At the heart of any data collection system is a pipeline to pump data from where it is generated to where it is stored. Unfortunately, HDFS is not designed for the sort of workloads associated with monitoring. HDFS aims to handle large ﬁles and high write rates from comparatively small numbers of writers. It is not designed for thousands of concurrent low-rate writers, and millions of small ﬁles.
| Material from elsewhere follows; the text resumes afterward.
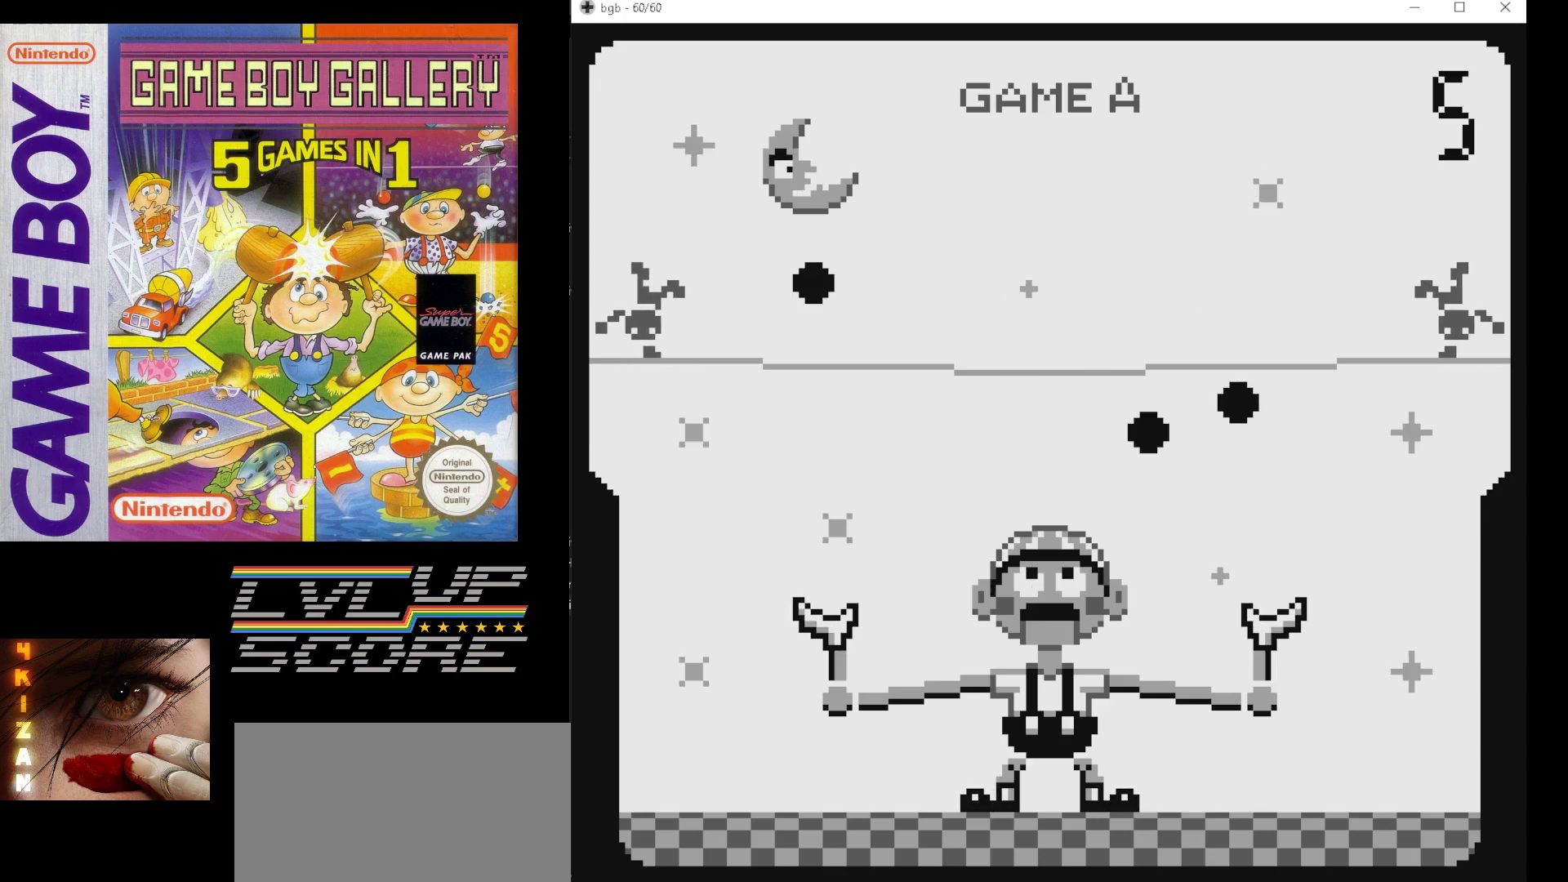
{"buttons": [], "events": []}
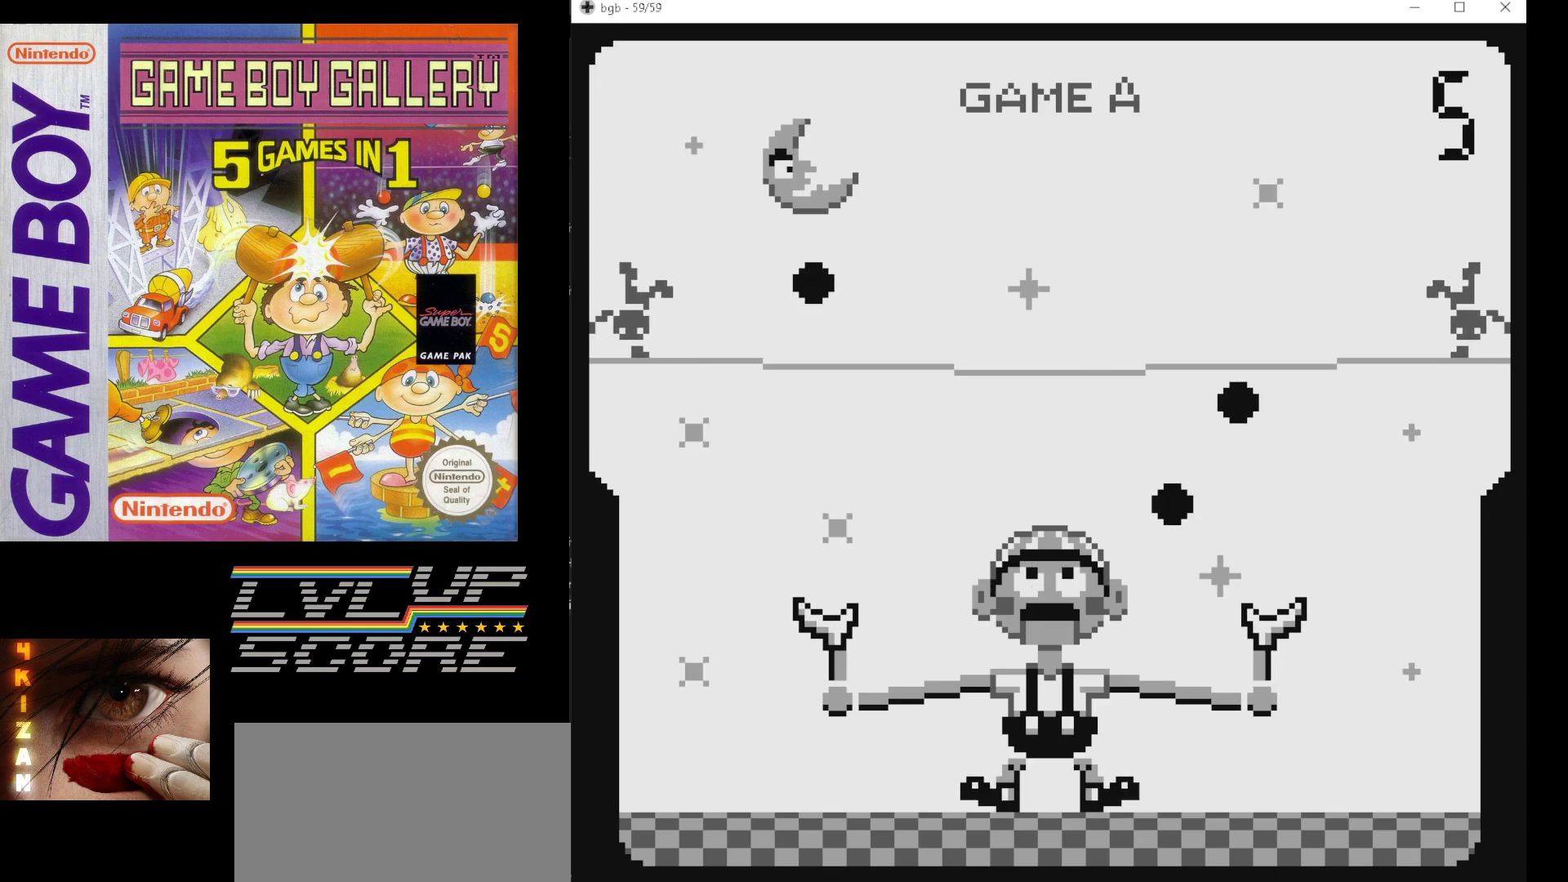
{"buttons": [], "events": [[117, "DPAD_LEFT", "down"], [183, "DPAD_LEFT", "up"]]}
Much of the Chukwa design was driven by the need to reconcile our many sporadic data sources with HDFS’s performance characteristics and semantics. Adaptors are the data sources. Rather than have each adaptor write directly to HDFS, data is sent across the network to a collector process, that does the HDFS writes. Each collector receives data from several hundred hosts, and writes all this data to a single sink ﬁle. Collectors thus drastically reduce the number of HDFS ﬁles generated by Chukwa, from one per machine or adaptor per unit time, to a handful per cluster. The decision to put collectors between data sources and the data store has other beneﬁts. Collectors hide the details of the HDFS ﬁle system in use, such as its Hadoop version, from the adaptors.